The diameter of a certain artery has decreased by 22% due to arteriosclerosis.

(a) If the same amount of blood flows through it per unit time as when it was unobstructed, by what percentage has the blood pressure difference between its ends increased?

(b) If, instead, the pressure drop across the artery stays the same, by what factor does the blood flow rate through it decrease? (In reality we are likely to see a combination of some pressure increase with some reduction in flow.)

Homework Equations

flow rate = (pi/8) * deltaP/(viscosity*L) * r^4. Fill in for point A (before the blockage) and fill in for point B (inside the blockage) and then set equal because flow rate doesn't change (for part (a)).

The Attempt at a Solution

For (a), I know that everything is constant except for deltaP and r, so the equation can be simplified down to deltaP of B/delta P of A = (r of A)^4/(r of B)^4 which is, in turn, = to (1/.78)^4, or at least I think it is. That gives a percentage of 2.7% which is incorrect.

For (b), I am similarly able to reduce the equations down to (.78/1)^4. That gives a factor of .37 drop in blood flow rate. Once again, I'm incorrect.I'm clearly not doing something correctly here. Can anyone shed a bit of light? Thank you.

 

[chaoseverlasting]

Going by your equation, rate, $$r=k P D^4$$ where $$k=\frac{2\pi}{L\nu}$$.

Differentiating this equation, $$dr=kP(4D^3)d(D)$$, now we know d(D)=.22 or 22%. Substituting this, you get your change in rate. Similarly for constant pressure.

 

[Cypripedium]

Going by your equation, rate, $$r=k P D^4$$ where $$k=\frac{2\pi}{L\nu}$$.

Differentiating this equation, $$dr=kP(4D^3)d(D)$$, now we know d(D)=.22 or 22%. Substituting this, you get your change in rate.
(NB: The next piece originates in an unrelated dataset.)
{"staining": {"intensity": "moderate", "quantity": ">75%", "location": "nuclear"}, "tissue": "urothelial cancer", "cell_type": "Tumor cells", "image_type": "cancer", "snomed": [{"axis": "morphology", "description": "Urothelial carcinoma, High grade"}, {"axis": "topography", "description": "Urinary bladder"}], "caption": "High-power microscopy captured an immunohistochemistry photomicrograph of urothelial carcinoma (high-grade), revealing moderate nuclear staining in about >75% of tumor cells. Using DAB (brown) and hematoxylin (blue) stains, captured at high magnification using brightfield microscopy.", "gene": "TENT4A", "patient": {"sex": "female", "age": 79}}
Similarly for constant pressure.

chaoseverlasting, thank you for the response. However, to be honest, I don't really have any idea what those equations mean.

For part (a), I am able to get the equation down to deltaP of B / deltaP of A = (r of A / r of B)^4. That comes out to (1/.78)^4 = 2.7%. I believe my calculations are correct but I'm unable to frame them into exactly what the questions ask for.

I have the same issue with part (b). (.78/1)^4 = .37, but I don't really know how to frame that into what the question is asking for.

 

[Cypripedium]

Ok, I figured out my issue.

For part (a), I took my number, subtracted 1 from it, and then multiplied by 100 to get the %.

Similarly, for part (b), I subtracted my number from 1. Makes sense now.

 

[88elephants]

Alright, I am working a similar problem, but I don't understand what you said in the last section. I understand this part:

For part (a), I am able to get the equation down to deltaP of B / deltaP of A = (r of A / r of B)^4. That comes out to (1/.78)^4 = 2.7%. I believe my calculations are correct but I'm unable to frame them into exactly what the questions ask for.

I have the same issue with part (b). (.78/1)^4 = .37, but I don't really know how to frame that into what the question is asking for.

but after that, I simply get lost. How is the percentage for the blood pressure difference ACTUALLY calcuated from here? Sorry for unearthing this post, but any help would be appreciated!